The study included all newly diagnosed, early RA patients enrolled in the department of rheumatology clinic of Radboud University Nijmegen Medical Centre since 1985. Patients were divided into four groups based on the date of enrollment. Patients enrolled between 1985 and 1990 (167 total) comprised Group 1. Patients enrolled between 1990 and 1995 (132 total) comprised Group 2. Patients enrolled between 1995 and 2000 (114 total) comprised Group 3. And patients enrolled between 2000 and 2005 (112 total) comprised Group 4. In all groups, the majority of patients were women. The mean age at the time of enrollment was 54 years for Group 1; 55 years for both Groups 2 and 3; and 57 years for group 4.

Researchers set out to compare disease activity and functional disability among the groups over a 5-year progression (but 4-years, maximum, for Group 4). They also compared treatment strategies among the groups. All patients were assessed for signs of RA activity--namely, swelling and tenderness--in 28 joints every 3 months, a laboratory measure for inflammation and a measure of general well being by the Disease Activity Score 28 (DAS28). All patients were assessed for functional disability--covering difficulties with walking and conducting everyday activities--using the Health Assessment Questionnaire disability index (HAQ DI) every 6 months. In addition, all patients were periodically evaluated for pain in general.

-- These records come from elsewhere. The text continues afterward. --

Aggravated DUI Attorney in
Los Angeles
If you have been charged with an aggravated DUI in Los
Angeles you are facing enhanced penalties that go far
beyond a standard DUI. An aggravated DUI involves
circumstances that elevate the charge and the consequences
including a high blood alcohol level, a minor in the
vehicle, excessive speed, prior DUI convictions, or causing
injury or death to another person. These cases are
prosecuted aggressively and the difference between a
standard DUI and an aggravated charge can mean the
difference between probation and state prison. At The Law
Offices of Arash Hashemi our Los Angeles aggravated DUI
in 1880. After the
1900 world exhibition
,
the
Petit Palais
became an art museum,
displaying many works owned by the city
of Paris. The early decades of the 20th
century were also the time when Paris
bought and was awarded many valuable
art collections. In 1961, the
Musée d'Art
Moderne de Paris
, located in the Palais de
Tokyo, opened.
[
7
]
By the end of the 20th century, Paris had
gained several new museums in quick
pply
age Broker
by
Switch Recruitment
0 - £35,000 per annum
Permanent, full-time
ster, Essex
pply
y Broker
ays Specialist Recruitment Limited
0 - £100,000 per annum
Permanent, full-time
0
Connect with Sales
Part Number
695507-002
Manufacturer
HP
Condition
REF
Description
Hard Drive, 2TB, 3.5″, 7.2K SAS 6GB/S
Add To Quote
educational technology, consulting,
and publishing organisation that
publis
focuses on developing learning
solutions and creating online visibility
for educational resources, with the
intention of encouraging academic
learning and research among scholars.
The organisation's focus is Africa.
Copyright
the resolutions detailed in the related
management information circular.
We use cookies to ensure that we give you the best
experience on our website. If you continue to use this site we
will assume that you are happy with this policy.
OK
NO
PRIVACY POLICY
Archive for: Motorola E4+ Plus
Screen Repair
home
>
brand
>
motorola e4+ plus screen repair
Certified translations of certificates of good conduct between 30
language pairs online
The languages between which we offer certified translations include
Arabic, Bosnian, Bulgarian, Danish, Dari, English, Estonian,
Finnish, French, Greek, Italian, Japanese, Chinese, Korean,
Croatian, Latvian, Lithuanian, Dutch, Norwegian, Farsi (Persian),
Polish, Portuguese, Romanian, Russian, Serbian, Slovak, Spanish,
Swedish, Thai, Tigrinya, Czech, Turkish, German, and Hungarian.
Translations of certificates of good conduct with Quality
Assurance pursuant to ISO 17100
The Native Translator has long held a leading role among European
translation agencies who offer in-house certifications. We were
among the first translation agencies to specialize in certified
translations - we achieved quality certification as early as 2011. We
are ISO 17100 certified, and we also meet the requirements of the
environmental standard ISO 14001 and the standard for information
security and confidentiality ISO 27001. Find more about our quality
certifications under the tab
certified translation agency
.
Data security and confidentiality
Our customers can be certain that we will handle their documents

The DAS28 scores at baseline and over the course of the study were consistently lower, indicating milder disease activity, in the more recent groups--that is, patients diagnosed with RA within the last ten years. At the 5-year culmination, the DAS28 scores were lowest in the most recent, complete group--Group 3, patients diagnosed between 1995 and 2000--compared with both Group 2 (1990-1995) and Group 1 (1985-1990). The average disease activity over time per patient showed similar trends of improvement. The average DAS28 score improved from 4.1 to 3.4 from the Group 1 to Group 3.

However, the HAQ DI scores at baseline and over time were not lower among patients enrolled later in the study, and even showed some evidence of a worsening trend. "This contradictory result may be partly a distinction between measures of physical examination, laboratory results, and patient-assessed outcomes," notes Welsing, "which can be influenced by internal standards or attitudes of patients."

Researchers did find a correlation between more aggressive treatment strategies and milder disease activity in the more recent groups of patients. While suggesting the effectiveness of early treatment with methotrexate, for instance, and/or prednisone for managing RA's symptoms and destructive progression, this connection calls for further investigation.